Blackston, Ray
BLACKSTON, Ray
PERSONAL: Male.
ADDRESSES: Home—Greenville, SC. Agent—c/o Author Mail, Revell Books, Baker Publishing Group, P.O. Box 6287, Grand Rapids, MI 49516-6287. E-mail—[email protected].
CAREER: Buyer and stockbroker.
WRITINGS:
"FLABBERGASTED" NOVEL SERIES
Flabbergasted, Revell (Grand Rapids, MI), 2003.
A Delirious Summer, Revell (Grand Rapids, MI), 2004.
Lost in Rooville, Revell (Grand Rapids, MI), 2005.
SIDELIGHTS: Ray Blackston is a former stockbroker and buyer who left his cubicle and cashed in his 401K in order to pursue his writing dream. Blackston's novels are popular in both the Christian and mainstream markets. The main character of his first novel, Flabbergasted, is substantially patterned after Blackston himself. Like the author, Jay Jarvis is a stockbroker who has recently relocated to South Carolina. He is told that he will have more luck finding women in the churches than in the bars, and he does, although some of these characters are on the quirky side. Tamara Butler noted in Library Journal that considering that the church environment tends to focus more on families and married couples, Blackston's debut novel "is refreshingly honest in its portrayal of young, single Christians looking for love and marriage."
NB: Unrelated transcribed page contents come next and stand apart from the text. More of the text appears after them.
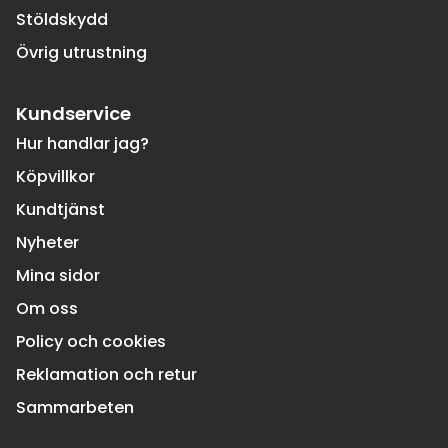
Stöldskydd
Övrig utrustning
Kundservice
Hur handlar jag?
Köpvillkor
Kundtjänst
Nyheter
Mina sidor
Om oss
Policy och cookies
Reklamation och retur
Sammarbeten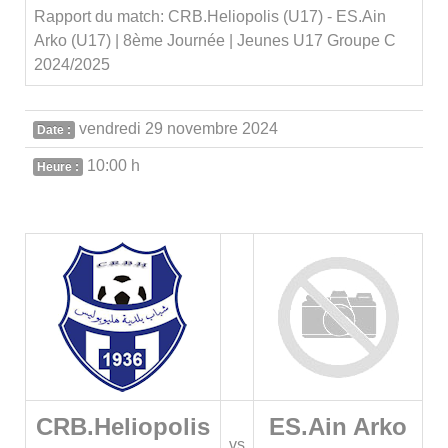
Rapport du match: CRB.Heliopolis (U17) - ES.Ain
Arko (U17) | 8ème Journée | Jeunes U17 Groupe C
2024/2025
vendredi 29 novembre 2024
Date :
10:00 h
Heure :
CRB.Heliopolis
ES.Ain Arko
vs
Blackston, who has done missionary work in Equador, uses that experience in creating the main character of A Delirious Summer. Jay plays matchmaker when missionary Neil Rucker, who has been dateless for seven months, returns from Ecuador for an eight-week vaca-tion in Greenville. There he meets the "Ladies of the Quest," a group of women who communicate via e-mail and who troll the churches of various denominations looking for eligible men. Among the singles is Beatrice Dean, age eighty-one, who is also looking for a man. When Neil becomes romantically involved with Alexis DeMoss, he, she, Beatrice, and others head south to Equador to rebuilt huts burned in a village fire. "Along with wooden huts, epiphanies arise," wrote Nancy Dorman-Hickson in Southern Living. A Publishers Weekly contributor felt that the characters "help keep the reader interested. In the end, however, it's Blackston's tongue-in-cheek humor about the lives of Christian singles that will grab the attention of readers of evangelical fiction."
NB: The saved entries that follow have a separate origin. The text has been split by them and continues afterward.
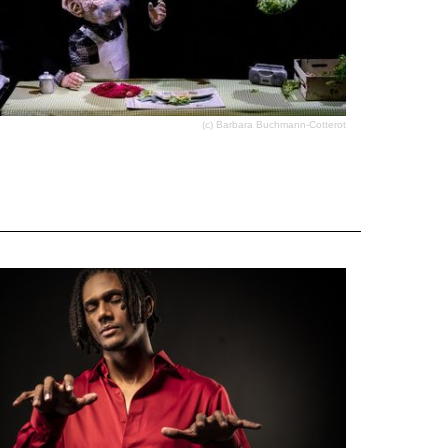
(c) Barbara Buchmann-Cotterot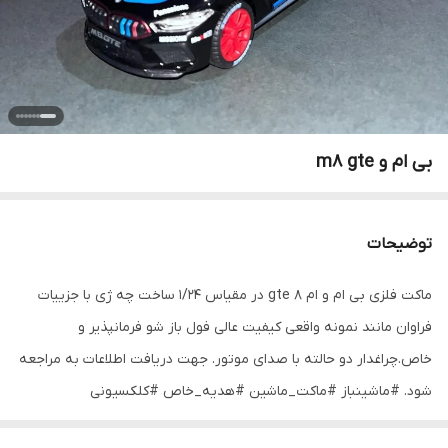
بی ام و m8 gte
توضیحات
ماکت فلزی بی ام و ام ۸ gte در مقیاس ۱/۲۴ ساخت چه ژی با جزییات
فراوان مانند نمونه واقعی کیفیت عالی فول باز شو فرمانپذیر و
خاص.چراغدار دو حالته با صدای موتور. جهت دریافت اطلاعات به مراجعه
شود. #ماشینباز #ماکت_ماشین #هدیه_خاص #کلکسیونی
##بی_ام_و_سواران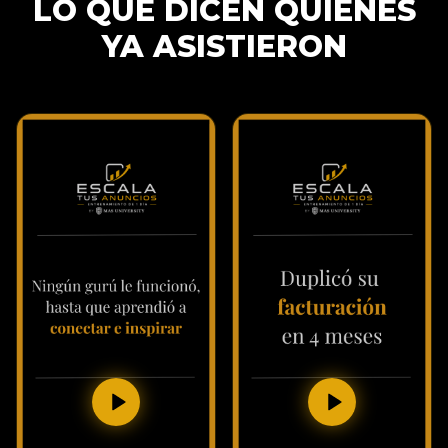
LO QUE DICEN QUIENES
YA ASISTIERON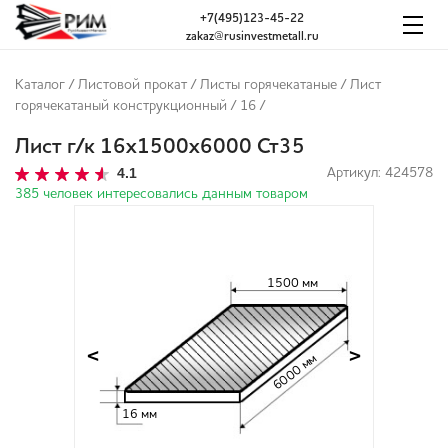
+7(495)123-45-22
zakaz@rusinvestmetall.ru
Каталог
/
Листовой прокат
/
Листы горячекатаные
/
Лист
горячекатаный конструкционный
/
16
/
Лист г/к 16х1500х6000 Ст35
4.1
Артикул: 424578
385 человек интересовались данным товаром
1500 мм
<
>
6000 мм
16 мм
BIOGRAPHICAL AND CRITICAL SOURCES:
PERIODICALS
Library Journal, June 1, 2003, Tamara Butler, review of Flabbergasted, p. 101; April 1, 2004, Tamara Butler, review of A Delirious Summer, p. 78.
Publishers Weekly, March 29, 2004, review of A Delirious Summer, p. 38.
Southern Living, August, 2004, Nancy Dorman-Hickson, review of A Delirious Summer, p. 201.